Senate President Gary Stevens, R-Kodiak, said legislators who in 2006 backed shorter legislative sessions may have been doing so because the were “selfish” or “self-serving,” and it seemed as if they were putting their own interests ahead of that of the state or the Legislature.
Stevens appeared before the Senate Finance Committee Tuesday, supporting Senate Bill 18, his effort to partially reverse the initiative petition that adopted 90-day session limits for the Legislature.
Sen. Tom Wagoner, R-Kenai, one of the initiative sponsors, later denied he supported shorter sessions in an effort to reduce his workload.
“I ran for office to represent my constituents,” he said.
He said he’ll spend the time in session, whether it is maximum 90 days called for under statute or the maximum 120 days called for in the Constitution, as needed, but thinks the shorter period is more efficient.

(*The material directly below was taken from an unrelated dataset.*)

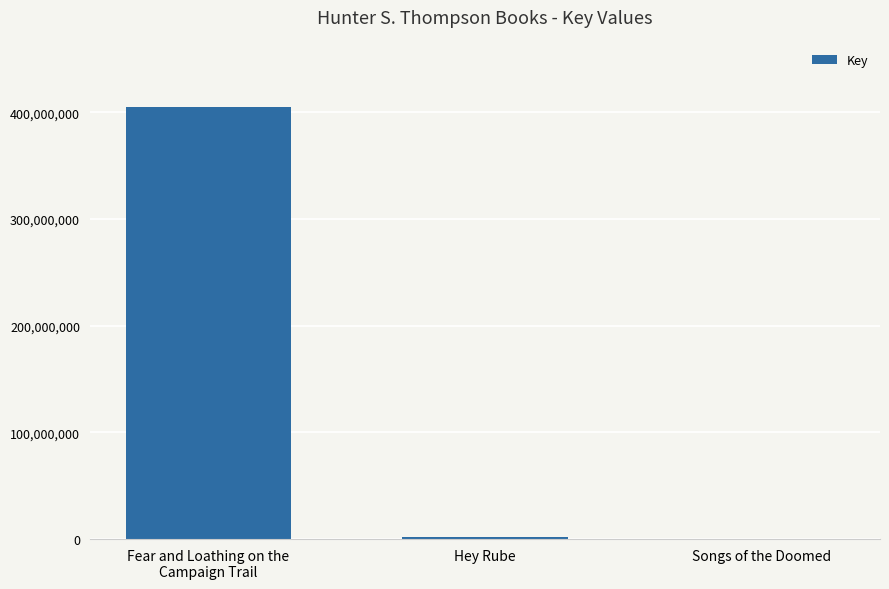

Which label corresponds to the largest value in the chart?

Fear and Loathing on the
Campaign Trail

“I’ve never shied away from work,” he said.
Stevens, though, told the Finance Committee that what may have been either an efficiency or cost saving measure has failed to produce the claimed benefits and has actually damaged the Legislature.
“It’s not working,” he said. “We have left the Legislature in a weakened position compared to the administration.”
He said he’s not surprised Gov. Sean Parnell likes the shorter sessions, but the legislators need the time in session to carry out their oversight functions.
That can include demanding answers about the cost overruns at the Mat-Su’s Goose Creek Prison under the Parnell administration’s watch, he said.
Wagoner said legislative leaders bear partial responsibility for any problems with the 90-day session, and could have required faster work or placed limits on bill introductions.
“There could have been a lot of things done to help the success of a 90-day session that haven’t been attempted,” he said.
The legislator versus legislator debate came about in part because of the unusual way the 90-day session limit came about.
Wagoner and two former legislators, Rep. Jay Ramras, R-Fairbanks, and Sen. Gretchen Guess, D-Anchorage, were frustrated with not being able to persuade their colleagues to adopt shorter sessions. The 120-day maximum is in the Alaska Constitution.
Unable to get the supermajority needed to amend the Constitution, or even the simple majority to pass a statute, the three went to the initiative process.
In the 2006 voters approved the 90-day maximum into law, but as a statute. The 120-day maximum remains in the Constitution.
The vote was also narrow, 50.8 percent in favor, with 49.2 percent opposed.
“It did pass, but it barely passed,” he said.
Legislators are allowed to repeal or amend voter-initiated laws after two years.
Stevens’ bill would retain the 90-day maximum for the first year of a two-year legislative session, but go to 120-days in the second year. Other proposals would repeal it entirely.
A new fiscal note, the Legislature’s official statement on what the bill would cost to implement, puts the cost at $450,000 in the second year of each sessions.
An earlier fiscal note in the maintained there would be no cost because there was already extra money budgeted for special sessions.
Senate Finance Co-chairman Bert Stedman, R-Sitka, said there was no way to estimate cost savings that are likely to come from increased oversight of state spending, such as the prison cost overruns.